/---
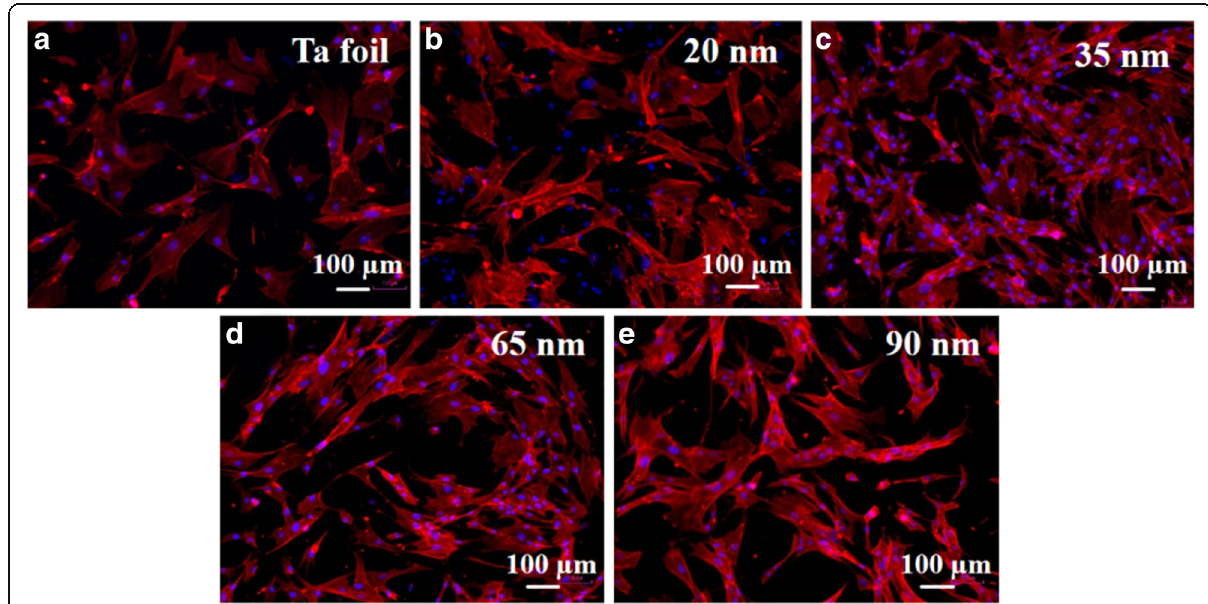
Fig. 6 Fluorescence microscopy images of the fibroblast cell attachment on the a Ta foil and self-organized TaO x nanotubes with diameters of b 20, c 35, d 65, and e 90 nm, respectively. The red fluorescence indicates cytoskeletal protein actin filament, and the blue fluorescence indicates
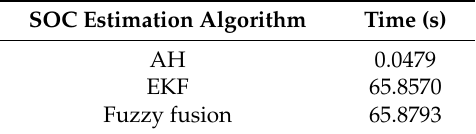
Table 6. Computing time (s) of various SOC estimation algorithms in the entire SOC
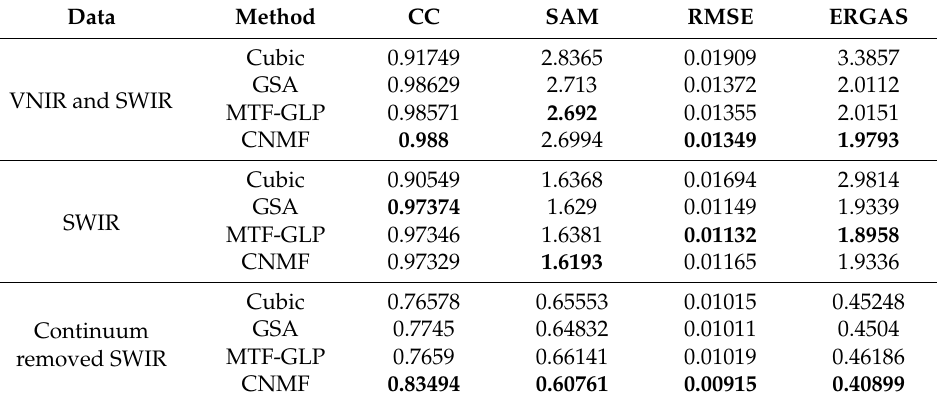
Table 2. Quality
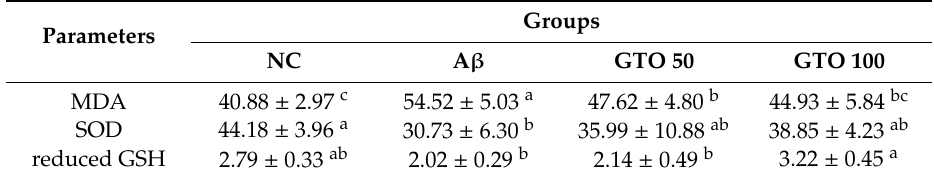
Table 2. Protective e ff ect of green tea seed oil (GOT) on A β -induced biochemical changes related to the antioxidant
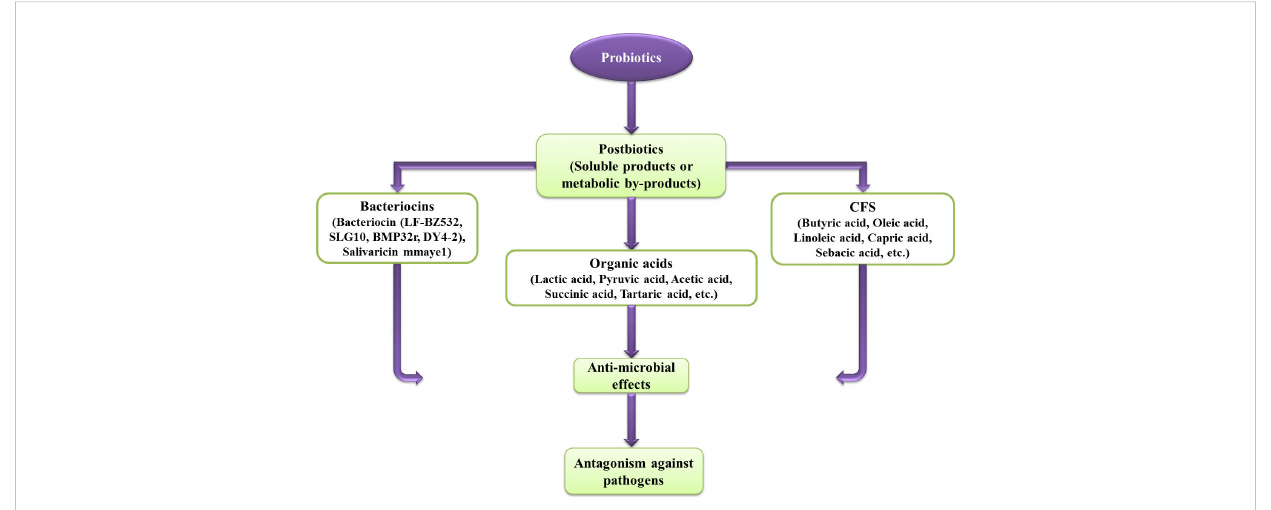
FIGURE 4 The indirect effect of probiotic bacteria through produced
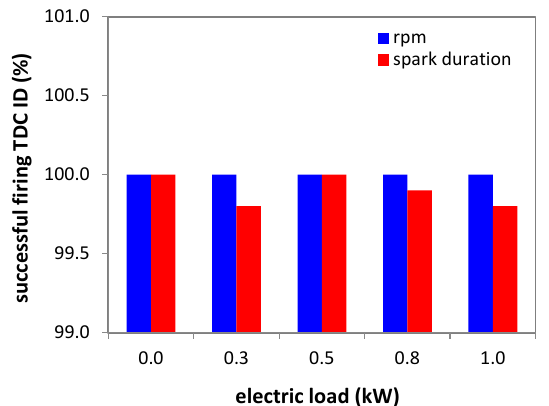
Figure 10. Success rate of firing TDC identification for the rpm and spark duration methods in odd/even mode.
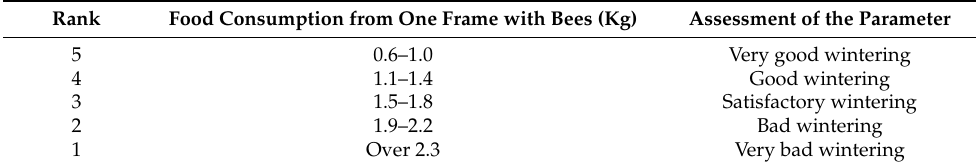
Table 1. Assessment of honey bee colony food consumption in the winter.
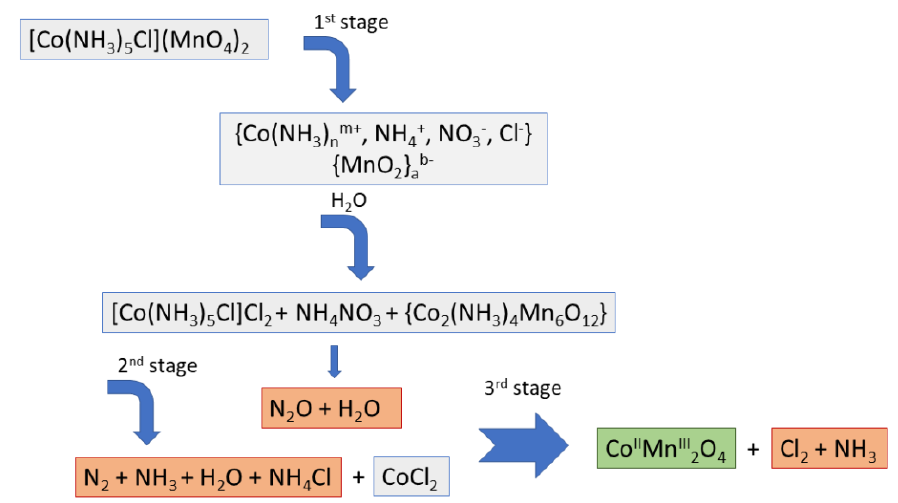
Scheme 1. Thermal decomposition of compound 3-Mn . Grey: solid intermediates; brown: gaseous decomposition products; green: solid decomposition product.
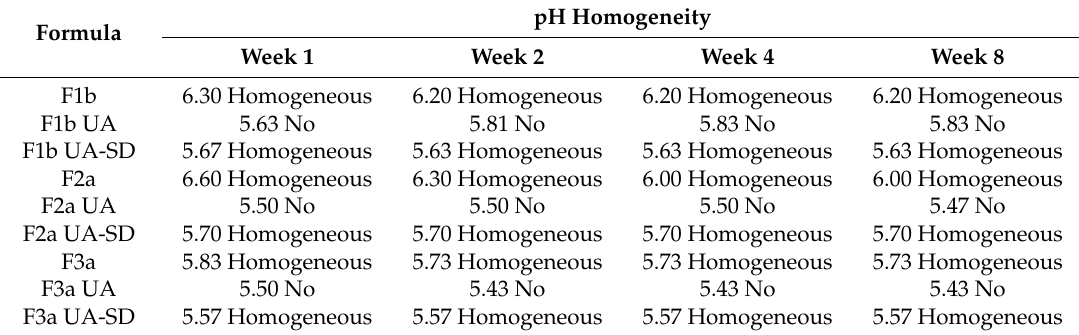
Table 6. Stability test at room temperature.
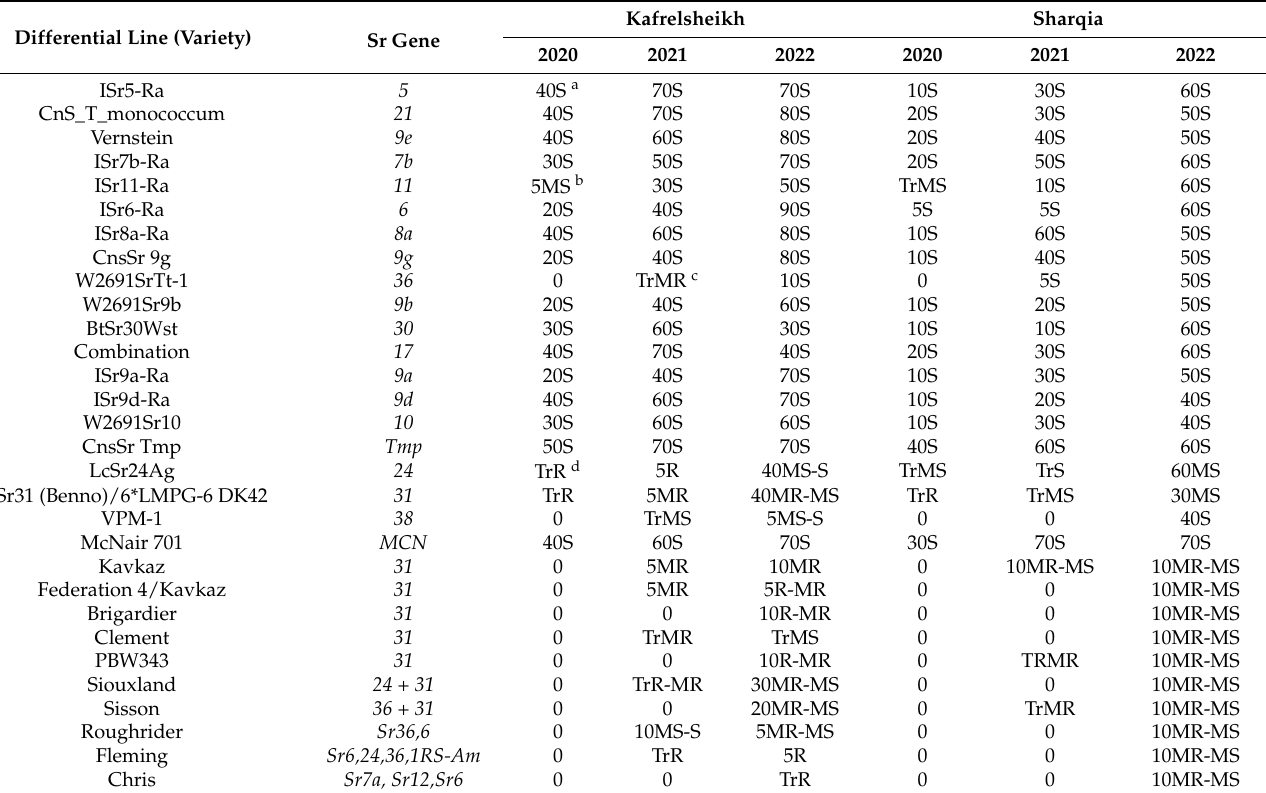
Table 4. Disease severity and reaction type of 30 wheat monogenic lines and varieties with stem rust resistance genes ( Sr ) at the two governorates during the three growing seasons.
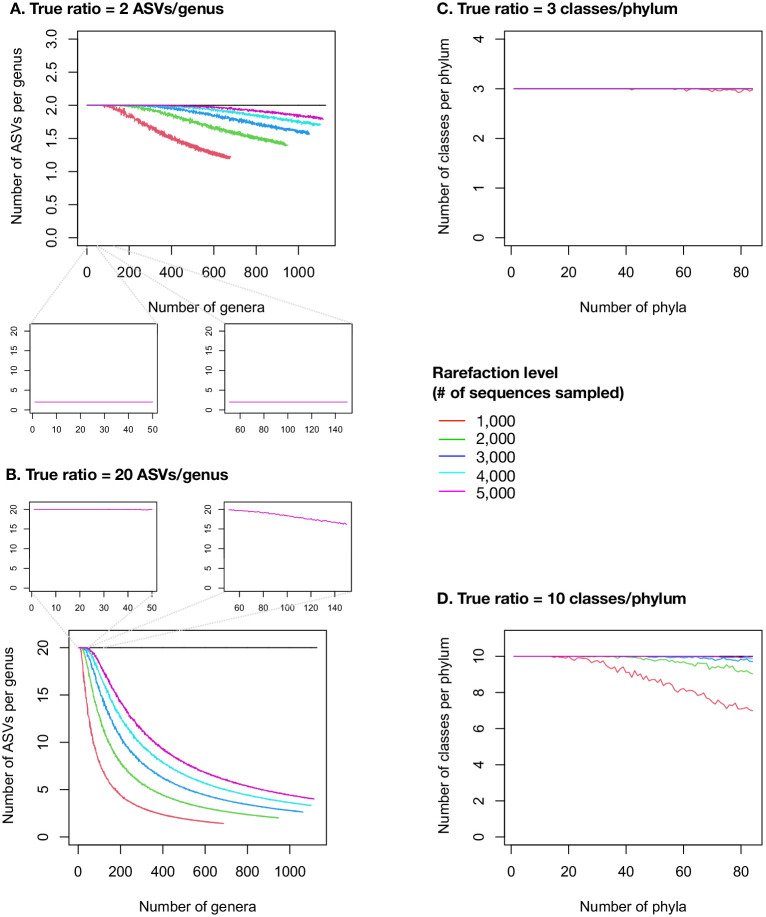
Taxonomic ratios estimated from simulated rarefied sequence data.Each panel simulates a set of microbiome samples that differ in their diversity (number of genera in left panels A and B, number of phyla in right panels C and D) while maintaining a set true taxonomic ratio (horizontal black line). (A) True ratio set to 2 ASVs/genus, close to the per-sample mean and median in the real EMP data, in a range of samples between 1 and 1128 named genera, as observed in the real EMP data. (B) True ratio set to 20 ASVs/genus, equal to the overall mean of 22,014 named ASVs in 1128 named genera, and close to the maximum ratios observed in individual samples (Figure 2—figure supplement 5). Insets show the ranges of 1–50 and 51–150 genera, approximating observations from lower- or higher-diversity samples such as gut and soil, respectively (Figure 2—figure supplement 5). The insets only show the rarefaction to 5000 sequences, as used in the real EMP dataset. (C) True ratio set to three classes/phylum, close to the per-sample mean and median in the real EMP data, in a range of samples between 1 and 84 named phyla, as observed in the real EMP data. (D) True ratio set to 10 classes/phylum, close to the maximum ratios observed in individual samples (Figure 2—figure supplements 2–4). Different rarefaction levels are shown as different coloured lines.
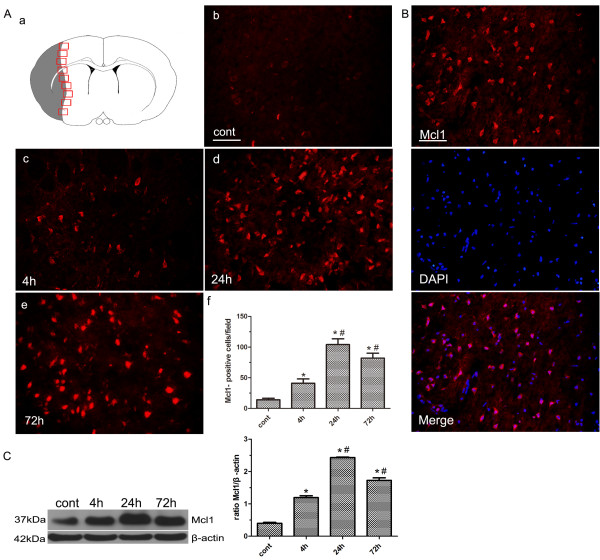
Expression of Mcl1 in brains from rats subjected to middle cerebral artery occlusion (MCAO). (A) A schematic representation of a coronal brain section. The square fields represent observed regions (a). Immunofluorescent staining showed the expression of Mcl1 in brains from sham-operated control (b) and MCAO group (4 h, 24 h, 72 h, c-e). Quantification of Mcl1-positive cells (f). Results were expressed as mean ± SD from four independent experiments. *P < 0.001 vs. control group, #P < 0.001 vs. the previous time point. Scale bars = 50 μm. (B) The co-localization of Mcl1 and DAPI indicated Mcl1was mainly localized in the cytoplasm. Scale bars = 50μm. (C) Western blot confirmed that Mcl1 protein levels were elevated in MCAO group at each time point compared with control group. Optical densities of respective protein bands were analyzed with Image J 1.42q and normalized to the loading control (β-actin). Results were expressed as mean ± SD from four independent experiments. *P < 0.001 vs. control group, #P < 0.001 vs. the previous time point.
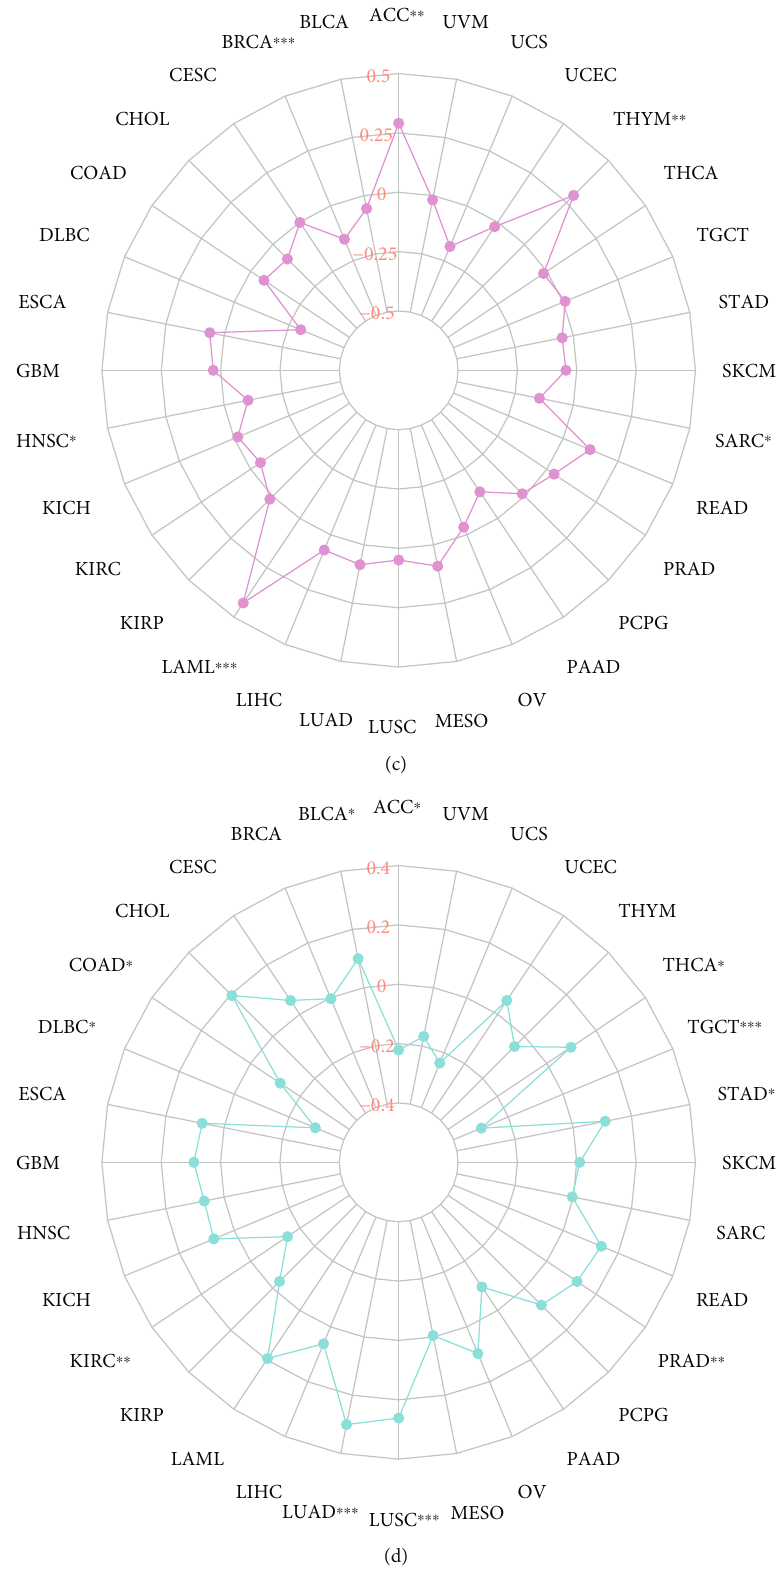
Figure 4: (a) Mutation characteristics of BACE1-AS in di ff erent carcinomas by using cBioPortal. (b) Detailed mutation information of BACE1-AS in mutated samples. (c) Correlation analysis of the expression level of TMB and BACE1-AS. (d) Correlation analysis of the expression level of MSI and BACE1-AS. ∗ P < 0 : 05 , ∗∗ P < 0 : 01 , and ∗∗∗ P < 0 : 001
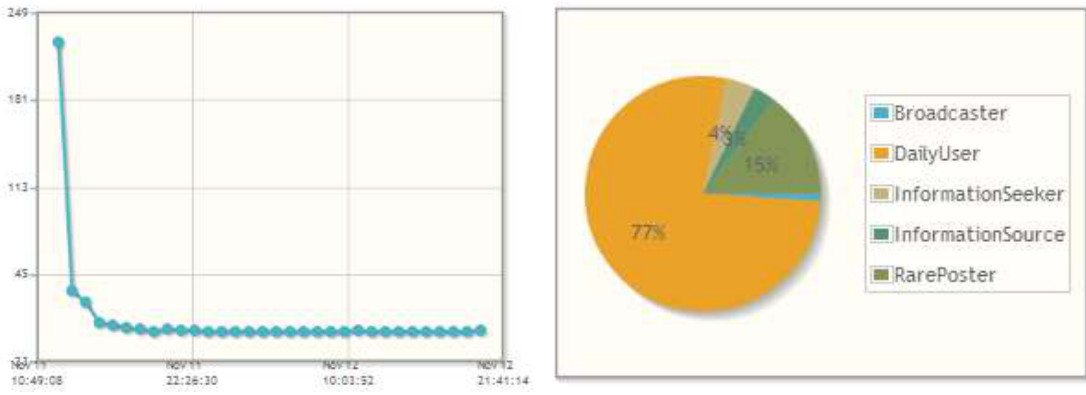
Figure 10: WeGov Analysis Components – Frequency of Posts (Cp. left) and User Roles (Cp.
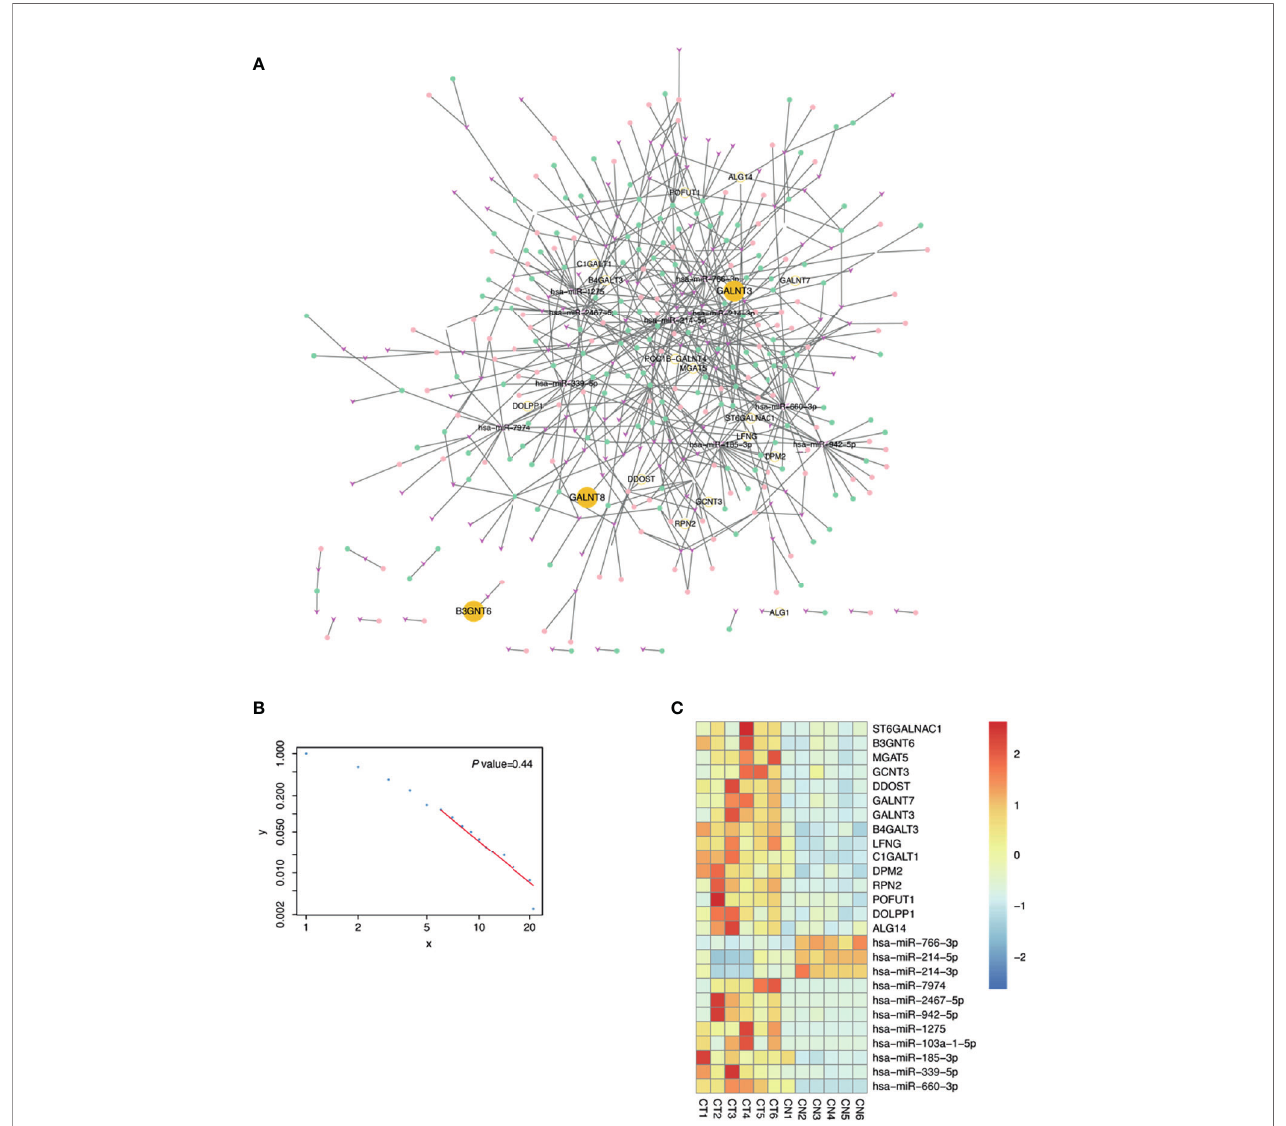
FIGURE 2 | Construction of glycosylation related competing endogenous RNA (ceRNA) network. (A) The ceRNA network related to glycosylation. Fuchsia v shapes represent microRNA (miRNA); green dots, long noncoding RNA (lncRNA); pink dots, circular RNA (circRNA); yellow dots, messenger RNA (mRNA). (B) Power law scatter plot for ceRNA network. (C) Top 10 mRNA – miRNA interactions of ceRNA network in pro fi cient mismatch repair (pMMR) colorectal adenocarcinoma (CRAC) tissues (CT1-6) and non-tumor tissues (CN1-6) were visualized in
\---
• Problem details:
From the records above, give again only the part that opens with the line containing "Table 2. Quality" and closes with the line containing "FIGURE 4 The". Keep both ends but drop the pictures.

• Solution to this exercise:
Table 2. Quality
Table 2. Protective e ff ect of green tea seed oil (GOT) on A β -induced biochemical changes related to the antioxidant
FIGURE 4 The indirect effect of probiotic bacteria through produced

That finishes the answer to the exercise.